Up to and including the line holding "to your portfolio.", write out the data exactly from its first line, but not the pictures.

--- --- ---

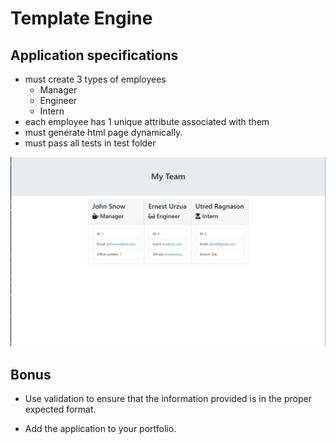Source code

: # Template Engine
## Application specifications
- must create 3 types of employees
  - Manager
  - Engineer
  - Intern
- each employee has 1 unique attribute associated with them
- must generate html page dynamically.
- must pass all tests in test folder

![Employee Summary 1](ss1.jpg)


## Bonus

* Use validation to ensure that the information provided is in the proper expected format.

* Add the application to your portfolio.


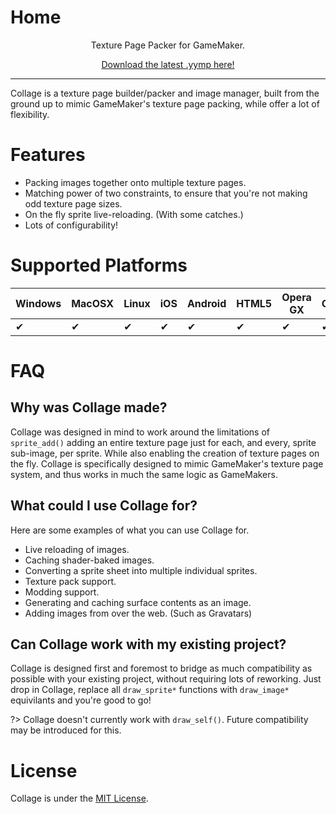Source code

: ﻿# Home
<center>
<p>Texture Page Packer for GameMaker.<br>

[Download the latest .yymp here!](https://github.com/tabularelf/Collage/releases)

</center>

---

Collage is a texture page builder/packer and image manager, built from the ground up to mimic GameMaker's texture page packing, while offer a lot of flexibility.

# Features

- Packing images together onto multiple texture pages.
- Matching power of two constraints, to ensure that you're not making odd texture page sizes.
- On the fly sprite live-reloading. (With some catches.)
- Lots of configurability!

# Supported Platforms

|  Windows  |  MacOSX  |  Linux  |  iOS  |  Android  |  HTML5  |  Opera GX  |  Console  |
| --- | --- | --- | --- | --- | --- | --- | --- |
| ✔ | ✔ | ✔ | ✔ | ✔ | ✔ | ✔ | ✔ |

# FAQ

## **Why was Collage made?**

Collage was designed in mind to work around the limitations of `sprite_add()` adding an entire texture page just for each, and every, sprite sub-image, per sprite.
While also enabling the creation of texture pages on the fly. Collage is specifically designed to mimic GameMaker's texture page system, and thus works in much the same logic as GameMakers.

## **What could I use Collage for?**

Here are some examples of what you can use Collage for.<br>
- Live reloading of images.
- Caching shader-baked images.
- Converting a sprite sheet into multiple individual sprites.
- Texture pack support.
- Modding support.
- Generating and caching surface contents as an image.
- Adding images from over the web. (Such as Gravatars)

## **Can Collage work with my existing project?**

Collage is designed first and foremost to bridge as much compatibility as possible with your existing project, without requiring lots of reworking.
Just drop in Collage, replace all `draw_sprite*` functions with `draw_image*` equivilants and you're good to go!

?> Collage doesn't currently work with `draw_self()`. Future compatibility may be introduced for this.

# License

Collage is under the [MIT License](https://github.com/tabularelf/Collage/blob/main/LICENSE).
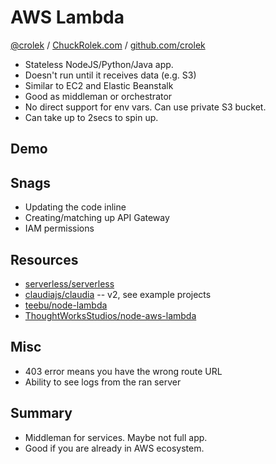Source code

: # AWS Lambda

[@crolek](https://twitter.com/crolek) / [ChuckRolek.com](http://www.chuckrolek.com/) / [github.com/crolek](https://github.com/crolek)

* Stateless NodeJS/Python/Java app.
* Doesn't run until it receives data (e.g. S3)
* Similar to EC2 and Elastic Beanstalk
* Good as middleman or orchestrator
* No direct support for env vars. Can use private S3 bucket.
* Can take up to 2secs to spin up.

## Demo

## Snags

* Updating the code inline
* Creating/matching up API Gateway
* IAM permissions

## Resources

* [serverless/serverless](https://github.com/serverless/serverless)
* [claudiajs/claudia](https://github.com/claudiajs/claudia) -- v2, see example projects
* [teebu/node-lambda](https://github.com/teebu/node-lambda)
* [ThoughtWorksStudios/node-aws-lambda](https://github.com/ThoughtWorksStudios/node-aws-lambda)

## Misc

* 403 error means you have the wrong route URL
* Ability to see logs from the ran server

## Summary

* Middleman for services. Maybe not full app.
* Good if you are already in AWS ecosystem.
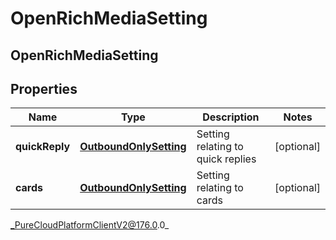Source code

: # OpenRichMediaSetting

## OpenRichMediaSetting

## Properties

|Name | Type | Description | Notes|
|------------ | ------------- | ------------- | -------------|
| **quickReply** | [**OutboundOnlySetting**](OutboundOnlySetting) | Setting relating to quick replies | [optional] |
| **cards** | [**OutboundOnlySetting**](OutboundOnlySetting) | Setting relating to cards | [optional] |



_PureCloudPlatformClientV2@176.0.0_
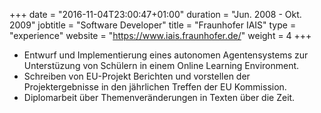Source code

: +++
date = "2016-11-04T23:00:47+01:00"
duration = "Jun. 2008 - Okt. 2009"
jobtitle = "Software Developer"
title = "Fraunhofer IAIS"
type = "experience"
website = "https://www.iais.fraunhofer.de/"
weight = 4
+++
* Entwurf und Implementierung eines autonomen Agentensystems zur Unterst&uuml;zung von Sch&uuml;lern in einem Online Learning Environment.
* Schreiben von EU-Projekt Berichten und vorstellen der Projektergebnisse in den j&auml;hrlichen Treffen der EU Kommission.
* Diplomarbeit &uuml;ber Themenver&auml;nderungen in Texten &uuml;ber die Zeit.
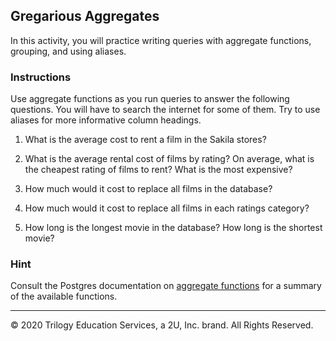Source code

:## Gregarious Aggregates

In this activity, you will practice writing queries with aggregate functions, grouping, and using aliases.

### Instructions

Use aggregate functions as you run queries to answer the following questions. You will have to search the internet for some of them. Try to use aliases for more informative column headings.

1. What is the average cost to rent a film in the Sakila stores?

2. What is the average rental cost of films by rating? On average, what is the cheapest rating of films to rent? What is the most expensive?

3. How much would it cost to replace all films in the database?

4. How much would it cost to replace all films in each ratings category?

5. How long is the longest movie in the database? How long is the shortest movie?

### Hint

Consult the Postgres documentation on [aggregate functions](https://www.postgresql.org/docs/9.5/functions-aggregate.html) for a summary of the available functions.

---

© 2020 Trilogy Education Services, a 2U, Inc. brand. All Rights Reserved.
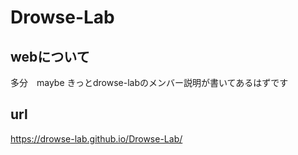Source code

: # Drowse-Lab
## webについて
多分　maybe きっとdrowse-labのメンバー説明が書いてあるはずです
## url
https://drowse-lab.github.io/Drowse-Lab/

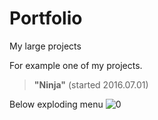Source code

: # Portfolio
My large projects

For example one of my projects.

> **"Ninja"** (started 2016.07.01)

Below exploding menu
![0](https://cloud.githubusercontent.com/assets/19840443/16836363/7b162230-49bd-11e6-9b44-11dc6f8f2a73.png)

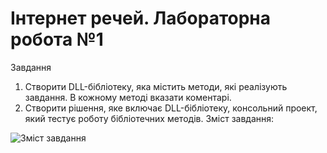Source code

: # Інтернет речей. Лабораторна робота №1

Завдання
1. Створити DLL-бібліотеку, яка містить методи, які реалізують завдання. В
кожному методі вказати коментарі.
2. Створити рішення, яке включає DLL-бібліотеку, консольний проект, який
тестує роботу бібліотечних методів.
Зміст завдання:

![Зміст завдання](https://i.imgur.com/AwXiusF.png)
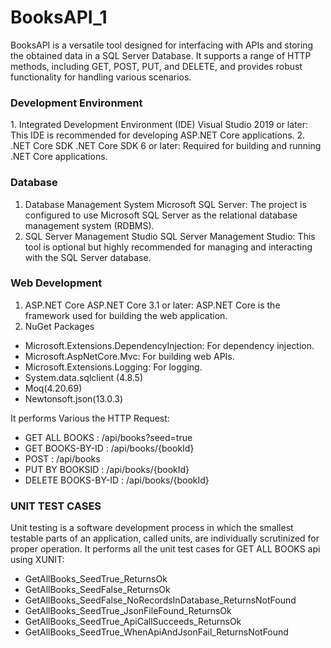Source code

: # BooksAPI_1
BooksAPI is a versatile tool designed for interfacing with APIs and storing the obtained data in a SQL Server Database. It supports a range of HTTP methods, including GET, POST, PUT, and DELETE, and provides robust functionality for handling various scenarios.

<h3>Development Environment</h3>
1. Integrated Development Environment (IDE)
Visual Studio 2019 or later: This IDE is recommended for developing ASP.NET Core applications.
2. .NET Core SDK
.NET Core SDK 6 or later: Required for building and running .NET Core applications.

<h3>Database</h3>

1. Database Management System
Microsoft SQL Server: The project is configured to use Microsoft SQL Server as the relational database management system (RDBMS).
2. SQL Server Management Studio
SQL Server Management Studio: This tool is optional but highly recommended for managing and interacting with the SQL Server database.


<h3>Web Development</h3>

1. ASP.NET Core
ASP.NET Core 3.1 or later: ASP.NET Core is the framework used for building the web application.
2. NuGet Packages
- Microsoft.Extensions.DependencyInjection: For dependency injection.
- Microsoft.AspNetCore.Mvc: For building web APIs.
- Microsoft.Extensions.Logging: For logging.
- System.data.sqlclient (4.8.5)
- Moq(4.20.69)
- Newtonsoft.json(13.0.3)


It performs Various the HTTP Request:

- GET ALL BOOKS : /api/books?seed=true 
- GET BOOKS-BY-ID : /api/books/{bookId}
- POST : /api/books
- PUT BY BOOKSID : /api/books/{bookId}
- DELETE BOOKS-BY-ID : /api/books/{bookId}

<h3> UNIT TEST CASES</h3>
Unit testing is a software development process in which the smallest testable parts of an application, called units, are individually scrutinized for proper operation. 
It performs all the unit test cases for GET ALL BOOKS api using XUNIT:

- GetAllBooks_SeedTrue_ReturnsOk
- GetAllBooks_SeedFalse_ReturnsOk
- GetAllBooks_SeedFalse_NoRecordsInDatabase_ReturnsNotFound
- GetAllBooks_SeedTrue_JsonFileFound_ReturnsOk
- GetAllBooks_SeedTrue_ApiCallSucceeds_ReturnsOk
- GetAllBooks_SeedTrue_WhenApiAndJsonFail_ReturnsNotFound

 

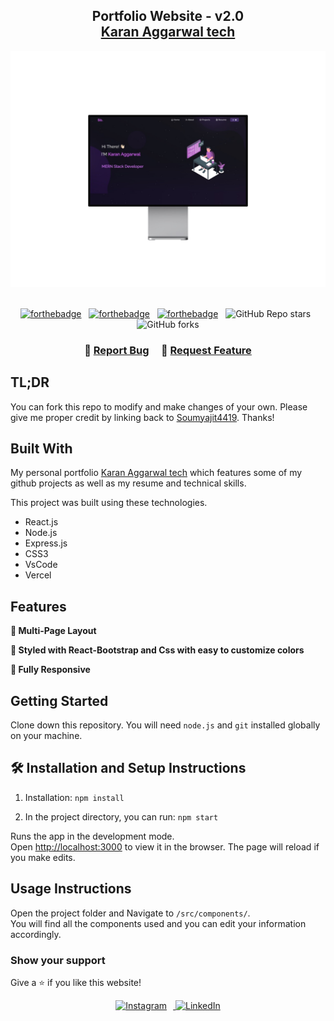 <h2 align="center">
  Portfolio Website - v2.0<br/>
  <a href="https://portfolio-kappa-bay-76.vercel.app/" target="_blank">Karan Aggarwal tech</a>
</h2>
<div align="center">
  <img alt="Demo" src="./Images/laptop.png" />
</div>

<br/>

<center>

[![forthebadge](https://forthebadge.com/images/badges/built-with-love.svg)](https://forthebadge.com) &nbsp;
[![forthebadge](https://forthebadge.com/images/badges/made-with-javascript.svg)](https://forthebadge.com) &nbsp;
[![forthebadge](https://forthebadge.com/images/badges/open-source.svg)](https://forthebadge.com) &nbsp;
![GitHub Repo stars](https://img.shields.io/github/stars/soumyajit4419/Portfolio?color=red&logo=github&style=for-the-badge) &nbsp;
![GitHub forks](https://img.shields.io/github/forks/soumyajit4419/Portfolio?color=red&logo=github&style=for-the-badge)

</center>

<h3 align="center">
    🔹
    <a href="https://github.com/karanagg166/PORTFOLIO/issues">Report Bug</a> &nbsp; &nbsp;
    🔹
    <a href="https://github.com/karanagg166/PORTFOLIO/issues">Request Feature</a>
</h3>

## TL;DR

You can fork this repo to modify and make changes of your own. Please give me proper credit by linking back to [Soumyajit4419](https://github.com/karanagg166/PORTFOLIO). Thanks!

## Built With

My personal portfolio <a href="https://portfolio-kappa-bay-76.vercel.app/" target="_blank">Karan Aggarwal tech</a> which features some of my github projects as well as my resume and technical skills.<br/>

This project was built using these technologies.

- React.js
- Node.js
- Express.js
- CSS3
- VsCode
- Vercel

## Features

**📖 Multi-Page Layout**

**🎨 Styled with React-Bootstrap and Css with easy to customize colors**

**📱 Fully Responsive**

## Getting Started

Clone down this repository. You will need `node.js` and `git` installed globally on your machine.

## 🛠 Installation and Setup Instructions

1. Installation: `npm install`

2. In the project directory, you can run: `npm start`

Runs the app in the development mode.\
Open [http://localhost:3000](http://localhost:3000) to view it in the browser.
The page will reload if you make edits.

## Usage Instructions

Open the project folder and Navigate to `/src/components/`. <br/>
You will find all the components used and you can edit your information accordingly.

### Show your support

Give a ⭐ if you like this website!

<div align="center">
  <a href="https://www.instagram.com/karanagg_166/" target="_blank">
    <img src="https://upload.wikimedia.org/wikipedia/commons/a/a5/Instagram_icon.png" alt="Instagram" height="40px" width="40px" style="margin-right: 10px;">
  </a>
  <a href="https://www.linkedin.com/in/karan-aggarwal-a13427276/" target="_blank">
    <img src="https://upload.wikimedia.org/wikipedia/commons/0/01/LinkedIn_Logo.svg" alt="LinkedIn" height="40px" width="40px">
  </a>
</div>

--- --- ---

*SOLUTION FOR THIS TASK*:
Source code

: # Template Engine
## Application specifications
- must create 3 types of employees
  - Manager
  - Engineer
  - Intern
- each employee has 1 unique attribute associated with them
- must generate html page dynamically.
- must pass all tests in test folder

![Employee Summary 1](ss1.jpg)


## Bonus

* Use validation to ensure that the information provided is in the proper expected format.

* Add the application to your portfolio.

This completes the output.